● EXCERPTED RECORDS
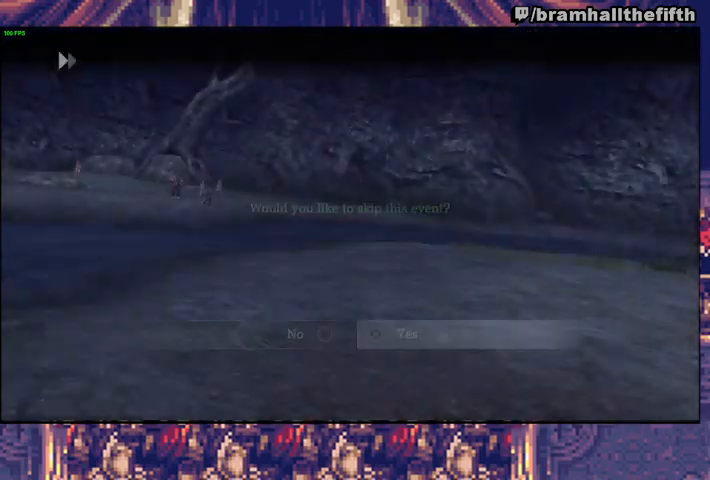
{"buttons": [], "left_stick": "up", "right_stick": "center", "events": [[33, "CROSS", "up"], [100, "START", "up"], [233, "left_stick", "up"]]}
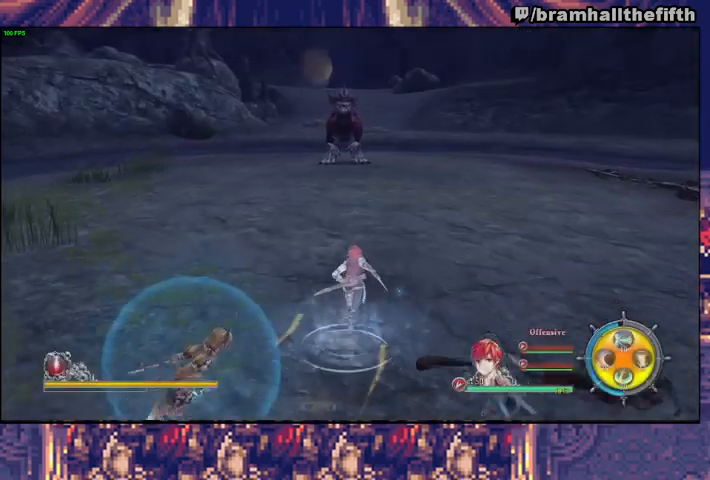
{"buttons": [], "left_stick": "up", "right_stick": "center", "events": [[33, "TRIANGLE", "down"], [100, "TRIANGLE", "up"], [300, "SQUARE", "down"], [333, "TRIANGLE", "down"], [367, "SQUARE", "up"], [433, "TRIANGLE", "up"]]}
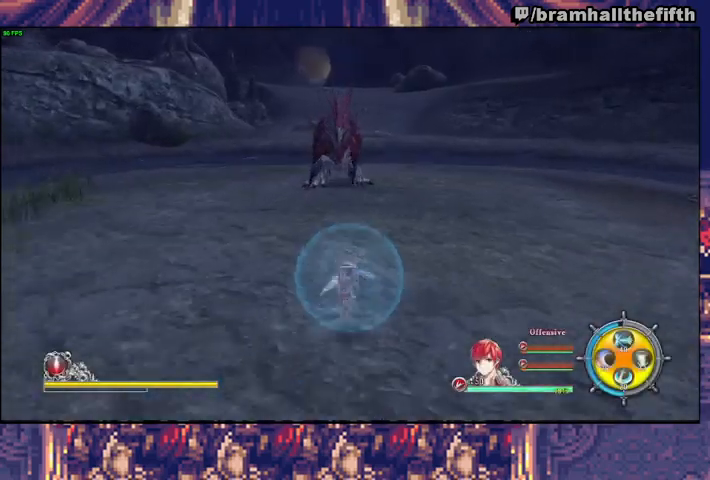
{"buttons": [], "left_stick": "up", "right_stick": "center", "events": [[133, "SQUARE", "down"], [200, "TRIANGLE", "down"], [233, "SQUARE", "up"], [300, "TRIANGLE", "up"]]}
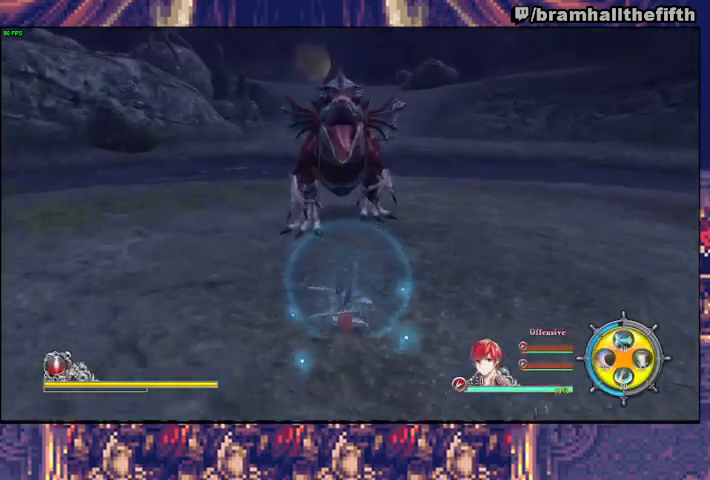
{"buttons": [], "left_stick": "up", "right_stick": "center", "events": [[133, "SQUARE", "down"], [233, "SQUARE", "up"], [333, "R3", "down"], [400, "R3", "up"]]}
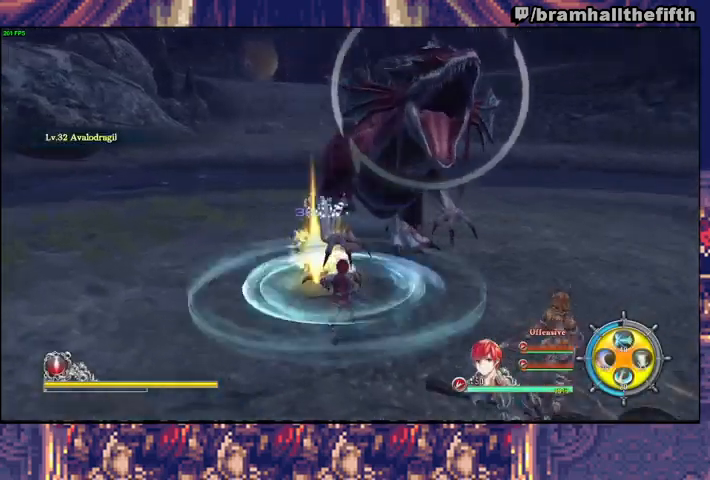
{"buttons": ["R2"], "left_stick": "up-right", "right_stick": "center", "events": [[33, "R2", "down"], [67, "CIRCLE", "down"], [133, "CIRCLE", "up"], [200, "CIRCLE", "down"], [267, "CIRCLE", "up"], [300, "CIRCLE", "down"], [367, "CIRCLE", "up"], [367, "left_stick", "up-right"], [467, "CIRCLE", "down"], [500, "CIRCLE", "up"]]}
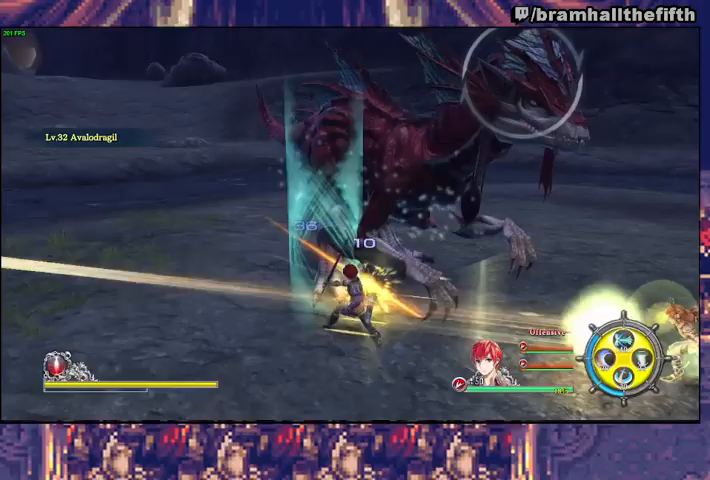
{"buttons": ["R2"], "left_stick": "up-right", "right_stick": "center", "events": [[67, "CIRCLE", "down"], [100, "CIRCLE", "up"], [167, "CIRCLE", "down"], [233, "CIRCLE", "up"], [300, "CIRCLE", "down"], [333, "CIRCLE", "up"], [400, "CIRCLE", "down"], [467, "CIRCLE", "up"]]}
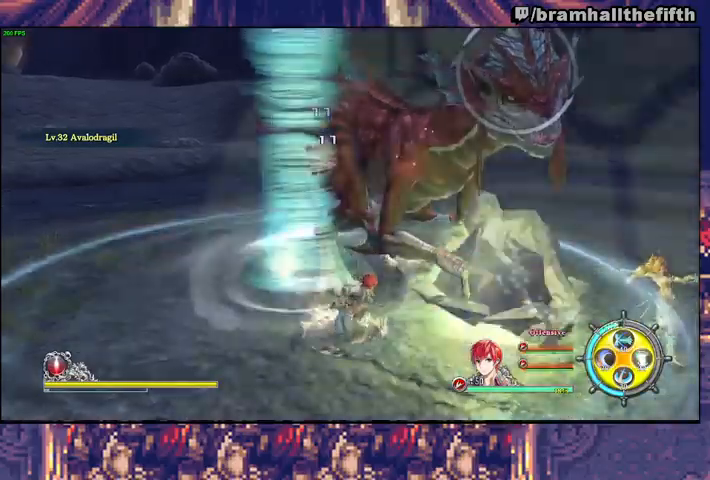
{"buttons": ["CIRCLE", "R2"], "left_stick": "up", "right_stick": "center", "events": [[33, "CIRCLE", "down"], [67, "CIRCLE", "up"], [133, "CIRCLE", "down"], [200, "CIRCLE", "up"], [233, "CIRCLE", "down"], [300, "CIRCLE", "up"], [367, "CIRCLE", "down"], [433, "CIRCLE", "up"], [467, "CIRCLE", "down"], [500, "left_stick", "up"]]}
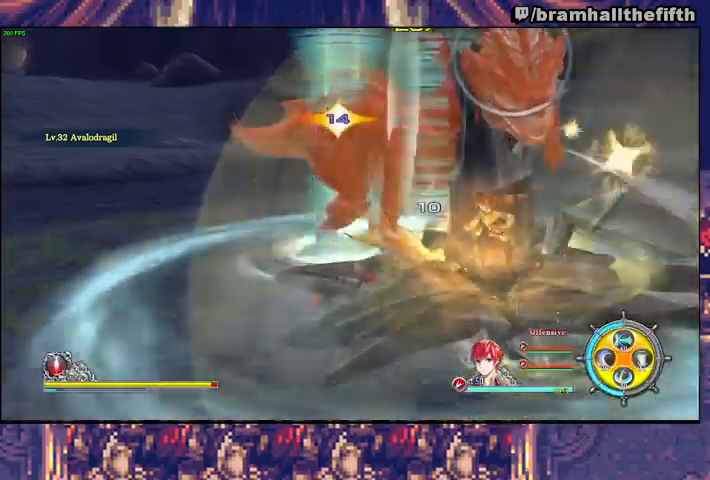
{"buttons": ["CIRCLE", "R2"], "left_stick": "up", "right_stick": "center", "events": [[33, "CIRCLE", "up"], [100, "CIRCLE", "down"], [167, "CIRCLE", "up"], [200, "CIRCLE", "down"], [267, "CIRCLE", "up"], [333, "CIRCLE", "down"], [400, "CIRCLE", "up"], [467, "CIRCLE", "down"]]}
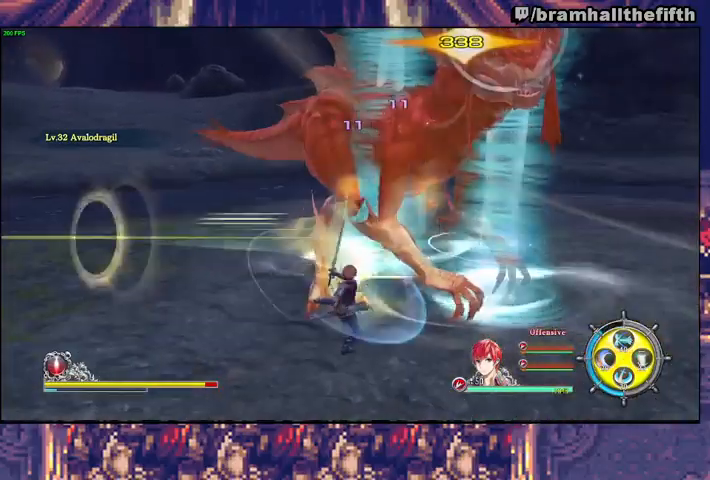
{"buttons": ["TRIANGLE"], "left_stick": "up", "right_stick": "center", "events": [[33, "CIRCLE", "up"], [67, "CIRCLE", "down"], [167, "CIRCLE", "up"], [167, "R2", "up"], [233, "TRIANGLE", "down"], [267, "SQUARE", "down"], [333, "SQUARE", "up"], [333, "TRIANGLE", "up"], [400, "SQUARE", "down"], [400, "TRIANGLE", "down"], [467, "SQUARE", "up"]]}
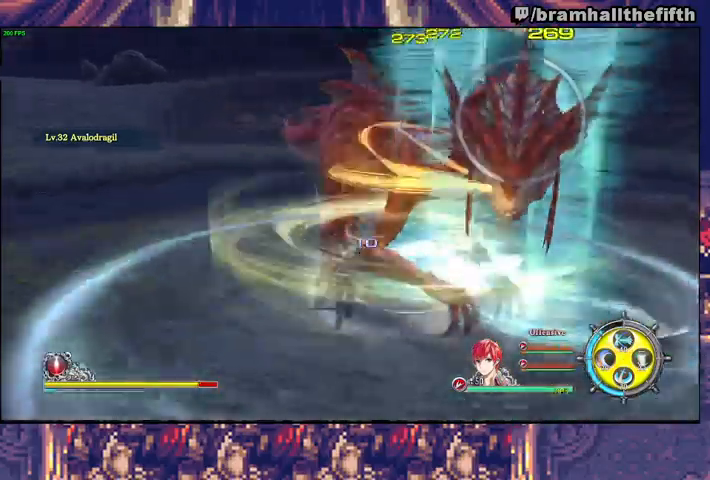
{"buttons": [], "left_stick": "up", "right_stick": "center", "events": [[33, "SQUARE", "down"], [100, "SQUARE", "up"], [167, "SQUARE", "down"], [233, "SQUARE", "up"], [300, "SQUARE", "down"], [300, "left_stick", "up-right"], [367, "SQUARE", "up"], [467, "TRIANGLE", "up"], [467, "left_stick", "up"]]}
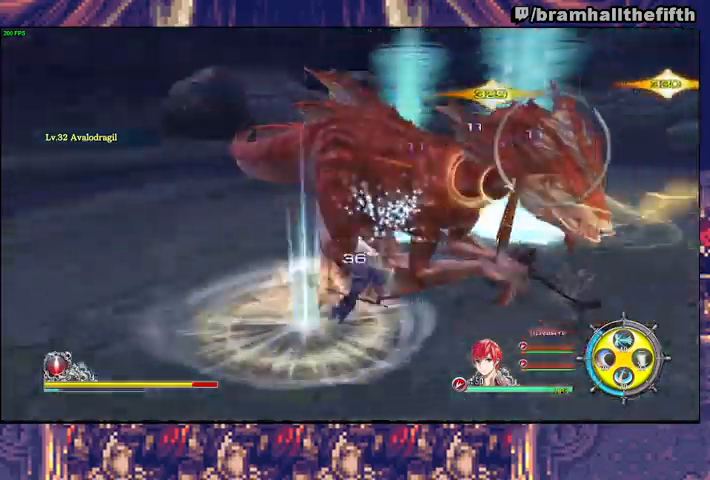
{"buttons": ["L3"], "left_stick": "up", "right_stick": "center", "events": [[33, "TRIANGLE", "down"], [67, "SQUARE", "down"], [100, "SQUARE", "up"], [167, "SQUARE", "down"], [233, "SQUARE", "up"], [233, "TRIANGLE", "up"], [300, "R2", "down"], [333, "TRIANGLE", "down"], [400, "L3", "down"], [467, "TRIANGLE", "up"], [500, "R2", "up"]]}
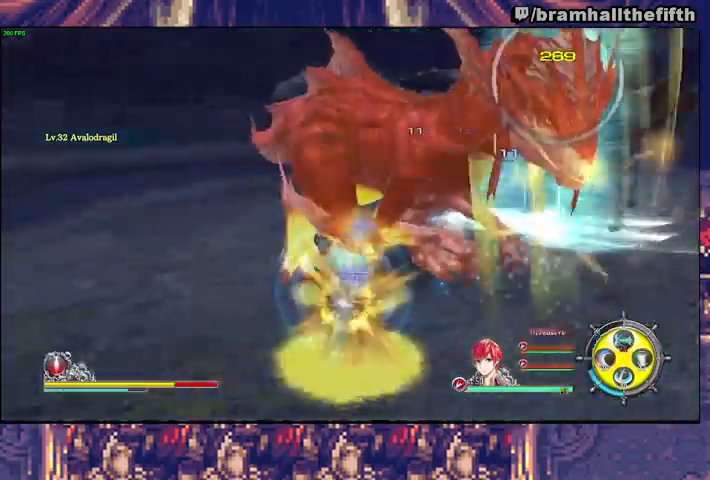
{"buttons": [], "left_stick": "center", "right_stick": "center", "events": [[33, "L3", "up"], [400, "left_stick", "center"]]}
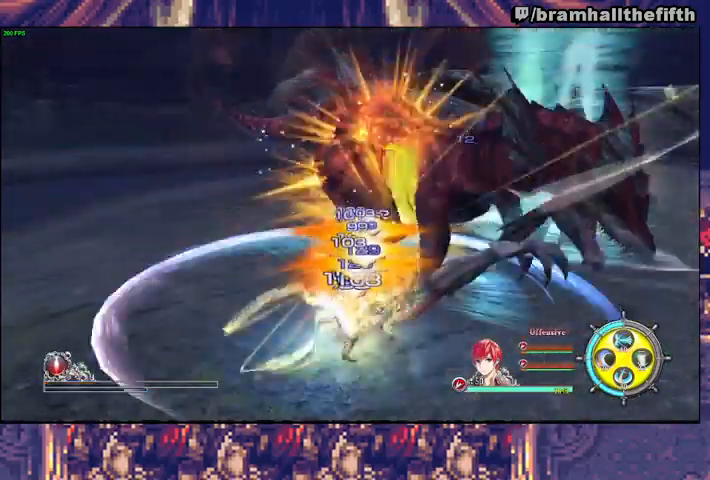
{"buttons": [], "left_stick": "center", "right_stick": "center", "events": []}
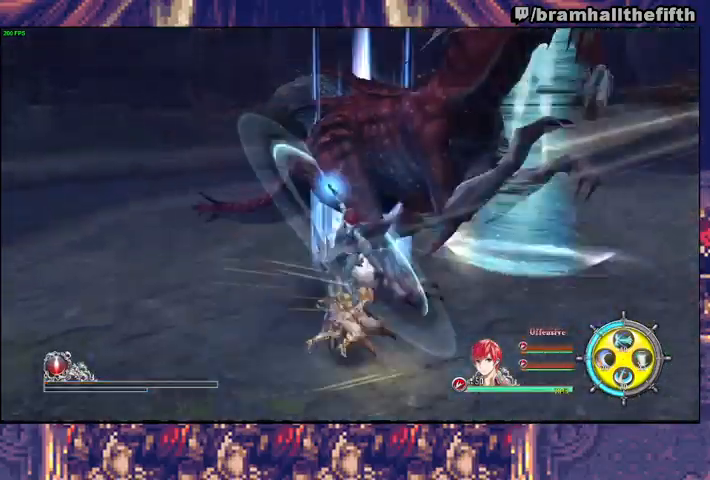
{"buttons": [], "left_stick": "center", "right_stick": "center", "events": []}
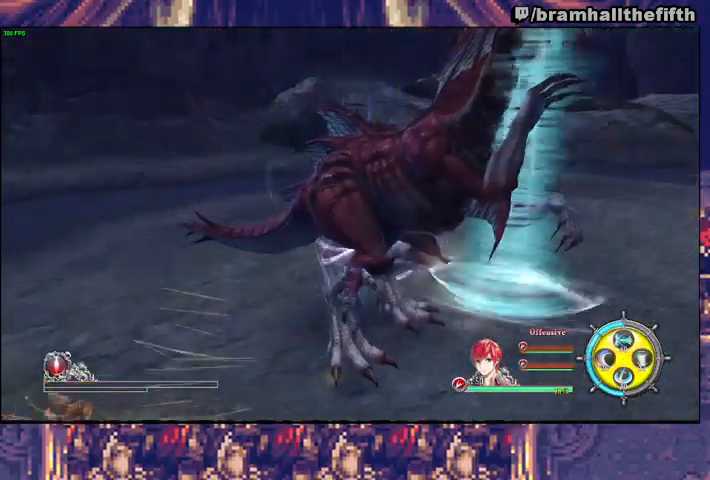
{"buttons": [], "left_stick": "center", "right_stick": "center", "events": []}
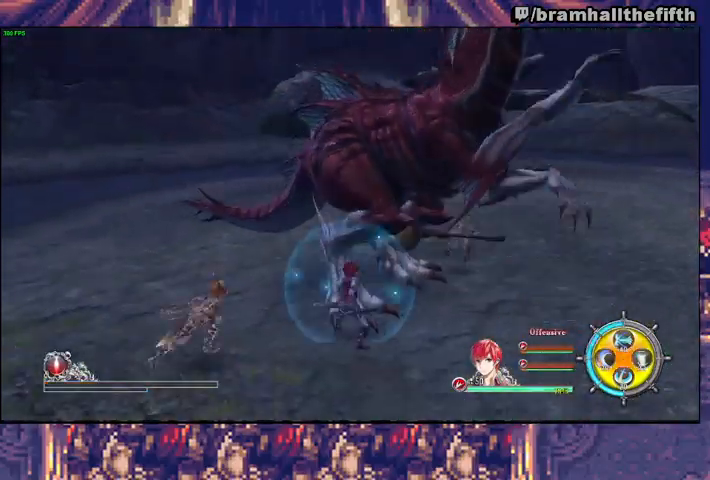
{"buttons": ["CROSS"], "left_stick": "center", "right_stick": "center", "events": [[100, "START", "down"], [200, "DPAD_UP", "down"], [200, "START", "up"], [267, "CROSS", "down"], [267, "DPAD_UP", "up"], [333, "DPAD_RIGHT", "down"], [367, "CROSS", "up"], [467, "DPAD_RIGHT", "up"], [500, "CROSS", "down"]]}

● WHAT YOU WILL DO
Where pictures appear, skip them and transcribe all other material word for word.

● RESPONSE AREA
{"buttons": [], "left_stick": "up", "right_stick": "center", "events": [[33, "CROSS", "up"], [100, "START", "up"], [233, "left_stick", "up"]]}
{"buttons": [], "left_stick": "up", "right_stick": "center", "events": [[33, "TRIANGLE", "down"], [100, "TRIANGLE", "up"], [300, "SQUARE", "down"], [333, "TRIANGLE", "down"], [367, "SQUARE", "up"], [433, "TRIANGLE", "up"]]}
{"buttons": [], "left_stick": "up", "right_stick": "center", "events": [[133, "SQUARE", "down"], [200, "TRIANGLE", "down"], [233, "SQUARE", "up"], [300, "TRIANGLE", "up"]]}
{"buttons": [], "left_stick": "up", "right_stick": "center", "events": [[133, "SQUARE", "down"], [233, "SQUARE", "up"], [333, "R3", "down"], [400, "R3", "up"]]}
{"buttons": ["R2"], "left_stick": "up-right", "right_stick": "center", "events": [[33, "R2", "down"], [67, "CIRCLE", "down"], [133, "CIRCLE", "up"], [200, "CIRCLE", "down"], [267, "CIRCLE", "up"], [300, "CIRCLE", "down"], [367, "CIRCLE", "up"], [367, "left_stick", "up-right"], [467, "CIRCLE", "down"], [500, "CIRCLE", "up"]]}
{"buttons": ["R2"], "left_stick": "up-right", "right_stick": "center", "events": [[67, "CIRCLE", "down"], [100, "CIRCLE", "up"], [167, "CIRCLE", "down"], [233, "CIRCLE", "up"], [300, "CIRCLE", "down"], [333, "CIRCLE", "up"], [400, "CIRCLE", "down"], [467, "CIRCLE", "up"]]}
{"buttons": ["CIRCLE", "R2"], "left_stick": "up", "right_stick": "center", "events": [[33, "CIRCLE", "down"], [67, "CIRCLE", "up"], [133, "CIRCLE", "down"], [200, "CIRCLE", "up"], [233, "CIRCLE", "down"], [300, "CIRCLE", "up"], [367, "CIRCLE", "down"], [433, "CIRCLE", "up"], [467, "CIRCLE", "down"], [500, "left_stick", "up"]]}
{"buttons": ["CIRCLE", "R2"], "left_stick": "up", "right_stick": "center", "events": [[33, "CIRCLE", "up"], [100, "CIRCLE", "down"], [167, "CIRCLE", "up"], [200, "CIRCLE", "down"], [267, "CIRCLE", "up"], [333, "CIRCLE", "down"], [400, "CIRCLE", "up"], [467, "CIRCLE", "down"]]}
{"buttons": ["TRIANGLE"], "left_stick": "up", "right_stick": "center", "events": [[33, "CIRCLE", "up"], [67, "CIRCLE", "down"], [167, "CIRCLE", "up"], [167, "R2", "up"], [233, "TRIANGLE", "down"], [267, "SQUARE", "down"], [333, "SQUARE", "up"], [333, "TRIANGLE", "up"], [400, "SQUARE", "down"], [400, "TRIANGLE", "down"], [467, "SQUARE", "up"]]}
{"buttons": [], "left_stick": "up", "right_stick": "center", "events": [[33, "SQUARE", "down"], [100, "SQUARE", "up"], [167, "SQUARE", "down"], [233, "SQUARE", "up"], [300, "SQUARE", "down"], [300, "left_stick", "up-right"], [367, "SQUARE", "up"], [467, "TRIANGLE", "up"], [467, "left_stick", "up"]]}
{"buttons": ["L3"], "left_stick": "up", "right_stick": "center", "events": [[33, "TRIANGLE", "down"], [67, "SQUARE", "down"], [100, "SQUARE", "up"], [167, "SQUARE", "down"], [233, "SQUARE", "up"], [233, "TRIANGLE", "up"], [300, "R2", "down"], [333, "TRIANGLE", "down"], [400, "L3", "down"], [467, "TRIANGLE", "up"], [500, "R2", "up"]]}
{"buttons": [], "left_stick": "center", "right_stick": "center", "events": [[33, "L3", "up"], [400, "left_stick", "center"]]}
{"buttons": [], "left_stick": "center", "right_stick": "center", "events": []}
{"buttons": [], "left_stick": "center", "right_stick": "center", "events": []}
{"buttons": [], "left_stick": "center", "right_stick": "center", "events": []}
{"buttons": ["CROSS"], "left_stick": "center", "right_stick": "center", "events": [[100, "START", "down"], [200, "DPAD_UP", "down"], [200, "START", "up"], [267, "CROSS", "down"], [267, "DPAD_UP", "up"], [333, "DPAD_RIGHT", "down"], [367, "CROSS", "up"], [467, "DPAD_RIGHT", "up"], [500, "CROSS", "down"]]}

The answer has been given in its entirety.